“Candy apps”, or how to have fun and still learn anyway
During a five minute reflection, if a student is given one minute to find a picture and mark the mouth, then he or she still has four minutes to try to come up with something interesting to reflect about. So this is four minutes more than they may have spent if they were asked to just write, or required to use a tool that they weren’t that interested in.
I want to send a shout out to all the Vermont teachers with whom I work who are psyched, committed, and more-than-willing to give their precious and oh-so-limited learning time to experimenting with creative ways to make learning (and by that I mean thinking / reflecting) visible with apps.
One tool we’ve used to reflect on our learning this summer is Chatterpix.
This iPad app has fit the bill as an easy-to-use tool, one that within the first few seconds of use, elicits a sense of unbridled fun in both adults and kids.
Select a photo, swipe with your finger to make a mouth, and then record your voice so the image speaks your words.
Here is Peoples Academy Middle Level science teacher Susan Ludington using Chatterpix to share her team’s accomplishments from the day:
And now the heavy lifting
I spent many days of my summer asking busy teachers to question their assumptions about the power of reflection. I’ve challenged them to grapple with the idea that deep learning requires a certain level of reflection. I’ve pushed them to think, if they agree reflection is crucial to understanding, how important it is that thinking needs to be articulated by learners and made visible to teachers.

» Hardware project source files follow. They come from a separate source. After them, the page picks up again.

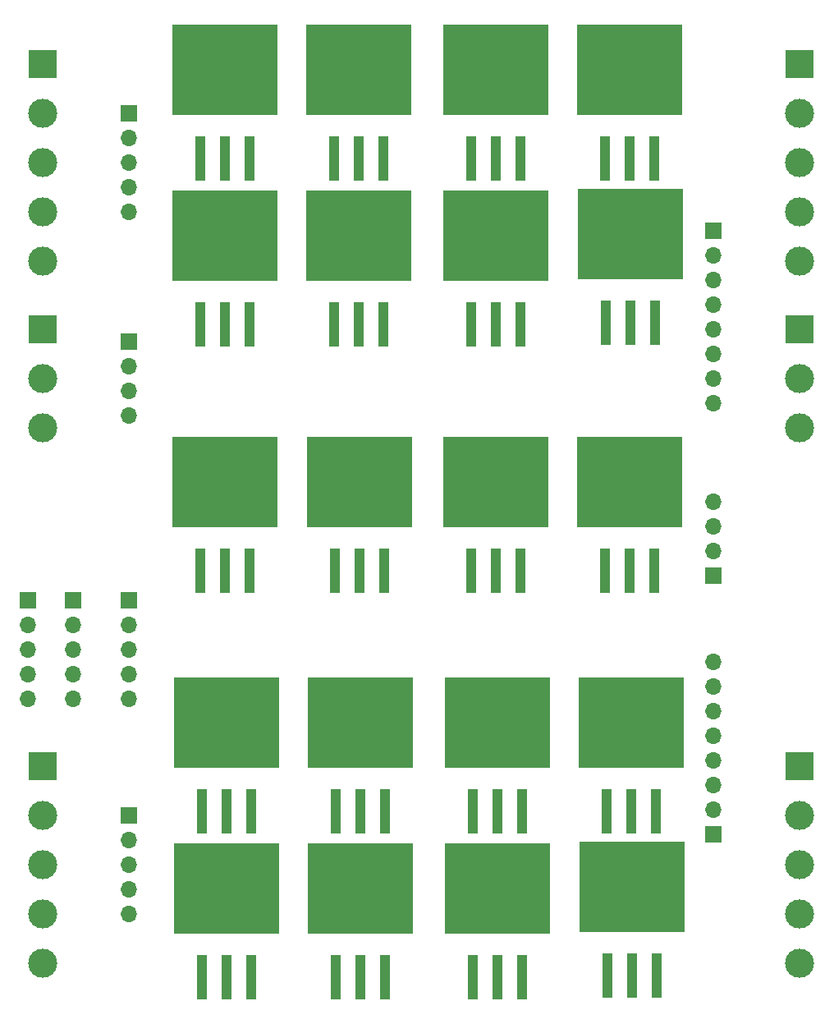
<source format=gts>
G04 #@! TF.GenerationSoftware,KiCad,Pcbnew,(6.0.0)*
G04 #@! TF.CreationDate,2022-08-19T13:46:40+02:00*
G04 #@! TF.ProjectId,bottom,626f7474-6f6d-42e6-9b69-6361645f7063,rev?*
G04 #@! TF.SameCoordinates,Original*
G04 #@! TF.FileFunction,Soldermask,Top*
G04 #@! TF.FilePolarity,Negative*
%FSLAX46Y46*%
G04 Gerber Fmt 4.6, Leading zero omitted, Abs format (unit mm)*
G04 Created by KiCad (PCBNEW (6.0.0)) date 2022-08-19 13:46:40*
%MOMM*%
%LPD*%
G01*
G04 APERTURE LIST*
%ADD10R,1.100000X4.600000*%
%ADD11R,10.800000X9.400000*%
%ADD12R,3.000000X3.000000*%
%ADD13C,3.000000*%
%ADD14R,1.700000X1.700000*%
%ADD15O,1.700000X1.700000*%
G04 APERTURE END LIST*
D10*
X120580000Y-132225000D03*
D11*
X123120000Y-123075000D03*
D10*
X123120000Y-132225000D03*
X125660000Y-132225000D03*
D12*
X104140000Y-55245000D03*
D13*
X104140000Y-60325000D03*
X104140000Y-65405000D03*
X104140000Y-70485000D03*
X104140000Y-75565000D03*
D10*
X148520000Y-149370000D03*
D11*
X151060000Y-140220000D03*
D10*
X151060000Y-149370000D03*
X153600000Y-149370000D03*
X162240000Y-81910000D03*
D11*
X164780000Y-72760000D03*
D10*
X164780000Y-81910000D03*
X167320000Y-81910000D03*
D12*
X104140000Y-82550000D03*
D13*
X104140000Y-87630000D03*
X104140000Y-92710000D03*
D14*
X113030000Y-132715000D03*
D15*
X113030000Y-135255000D03*
X113030000Y-137795000D03*
X113030000Y-140335000D03*
X113030000Y-142875000D03*
D10*
X134220000Y-82060000D03*
X136760000Y-82060000D03*
D11*
X136760000Y-72910000D03*
D10*
X139300000Y-82060000D03*
X120415000Y-64915000D03*
X122955000Y-64915000D03*
D11*
X122955000Y-55765000D03*
D10*
X125495000Y-64915000D03*
X162160000Y-107460000D03*
X164700000Y-107460000D03*
D11*
X164700000Y-98310000D03*
D10*
X167240000Y-107460000D03*
X134220000Y-64915000D03*
X136760000Y-64915000D03*
D11*
X136760000Y-55765000D03*
D10*
X139300000Y-64915000D03*
X120415000Y-107460000D03*
X122955000Y-107460000D03*
D11*
X122955000Y-98310000D03*
D10*
X125495000Y-107460000D03*
D14*
X102665000Y-110490000D03*
D15*
X102665000Y-113030000D03*
X102665000Y-115570000D03*
X102665000Y-118110000D03*
X102665000Y-120650000D03*
D10*
X134385000Y-132225000D03*
X136925000Y-132225000D03*
D11*
X136925000Y-123075000D03*
D10*
X139465000Y-132225000D03*
D12*
X182245000Y-127635000D03*
D13*
X182245000Y-132715000D03*
X182245000Y-137795000D03*
X182245000Y-142875000D03*
X182245000Y-147955000D03*
D10*
X148355000Y-107460000D03*
D11*
X150895000Y-98310000D03*
D10*
X150895000Y-107460000D03*
X153435000Y-107460000D03*
D14*
X173355000Y-107940000D03*
D15*
X173355000Y-105400000D03*
X173355000Y-102860000D03*
X173355000Y-100320000D03*
D10*
X120415000Y-82060000D03*
X122955000Y-82060000D03*
D11*
X122955000Y-72910000D03*
D10*
X125495000Y-82060000D03*
D12*
X182245000Y-82550000D03*
D13*
X182245000Y-87630000D03*
X182245000Y-92710000D03*
D12*
X104140000Y-127635000D03*
D13*
X104140000Y-132715000D03*
X104140000Y-137795000D03*
X104140000Y-142875000D03*
X104140000Y-147955000D03*
D10*
X120580000Y-149370000D03*
X123120000Y-149370000D03*
D11*
X123120000Y-140220000D03*
D10*
X125660000Y-149370000D03*
D14*
X113030000Y-83820000D03*
D15*
X113030000Y-86360000D03*
X113030000Y-88900000D03*
X113030000Y-91440000D03*
D14*
X113030000Y-60325000D03*
D15*
X113030000Y-62865000D03*
X113030000Y-65405000D03*
X113030000Y-67945000D03*
X113030000Y-70485000D03*
D14*
X173355000Y-134605000D03*
D15*
X173355000Y-132065000D03*
X173355000Y-129525000D03*
X173355000Y-126985000D03*
X173355000Y-124445000D03*
X173355000Y-121905000D03*
X173355000Y-119365000D03*
X173355000Y-116825000D03*
D14*
X173355000Y-72390000D03*
D15*
X173355000Y-74930000D03*
X173355000Y-77470000D03*
X173355000Y-80010000D03*
X173355000Y-82550000D03*
X173355000Y-85090000D03*
X173355000Y-87630000D03*
X173355000Y-90170000D03*
D14*
X107315000Y-110490000D03*
D15*
X107315000Y-113030000D03*
X107315000Y-115570000D03*
X107315000Y-118110000D03*
X107315000Y-120650000D03*
D10*
X162325000Y-132225000D03*
D11*
X164865000Y-123075000D03*
D10*
X164865000Y-132225000D03*
X167405000Y-132225000D03*
X162160000Y-64915000D03*
X164700000Y-64915000D03*
D11*
X164700000Y-55765000D03*
D10*
X167240000Y-64915000D03*
D14*
X113030000Y-110490000D03*
D15*
X113030000Y-113030000D03*
X113030000Y-115570000D03*
X113030000Y-118110000D03*
X113030000Y-120650000D03*
D12*
X182245000Y-55245000D03*
D13*
X182245000Y-60325000D03*
X182245000Y-65405000D03*
X182245000Y-70485000D03*
X182245000Y-75565000D03*
D10*
X134385000Y-149370000D03*
X136925000Y-149370000D03*
D11*
X136925000Y-140220000D03*
D10*
X139465000Y-149370000D03*
X134305000Y-107460000D03*
X136845000Y-107460000D03*
D11*
X136845000Y-98310000D03*
D10*
X139385000Y-107460000D03*
X148520000Y-132225000D03*
X151060000Y-132225000D03*
D11*
X151060000Y-123075000D03*
D10*
X153600000Y-132225000D03*
X148355000Y-82060000D03*
X150895000Y-82060000D03*
D11*
X150895000Y-72910000D03*
D10*
X153435000Y-82060000D03*
X148355000Y-64915000D03*
X150895000Y-64915000D03*
D11*
X150895000Y-55765000D03*
D10*
X153435000Y-64915000D03*
X162405000Y-149220000D03*
D11*
X164945000Y-140070000D03*
D10*
X164945000Y-149220000D03*
X167485000Y-149220000D03*
M02*

</source>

Here is the Vermont Agency of Education’s PLP Conceptual Framework:
Students should have an opportunity to review their progress and reflect on the overall experience… It is important that students reflect and gain feedback at least once a year in a formal way. Informally, schools may create a process where students stop and reflect on their progress and the experience at any time throughout the year – with or without the support of their team. Reflections can come in various forms and may include a journal entry, a dialogue, a presentation, a video, or a format that the student and school staff find suitable.
Enter Chatterpix as a tool to support informal audio/visual reflections of learning.
Check out Jacie Kendrew, a math teacher from Lamoille Union Middle School, as she as she reflects on her team’s collaborative efforts at the Middle Grades Institute this summer:
But…we’re still learning, right?
I was discussing the use of Chatterpix as a reflection tool, with my colleague here at the Tarrant Institute, Life LeGeros. He shared this exchange from his own use of Chatterpix for PD with teachers:
One teacher asked “How is Chatterpix not just candy?”
It was a great question. This is a teacher who strongly connects with students and is known as having a fun and engaging classroom. But he wanted to interrogate the idea that doing something “just for fun” is not enough.
My response was that:
(1) a tool like Chatterpix can act as a “hook” to help students buy in to reflection. During a five minute reflection, if a student is given one minute to find a picture and mark the mouth, then he or she still has four minutes to try to come up with something interesting to reflect about. So this is four minutes more than they may have spent if they were asked to just write, or required to use a tool that they weren’t that interested in.
(2) a tool like Chatterpix can lead directly to more sophisticated yet similar tools, such as Soundslides or Narrable. It also just starts to shift the culture to one where students have a choice of ways to express themselves (and eventually to access and engage), and teachers let go of control enough to respect their choices, even when we don’t fully understand them.
I couldn’t agree more! Chatterpix is the perfect example of how to have fun and still learn anyway.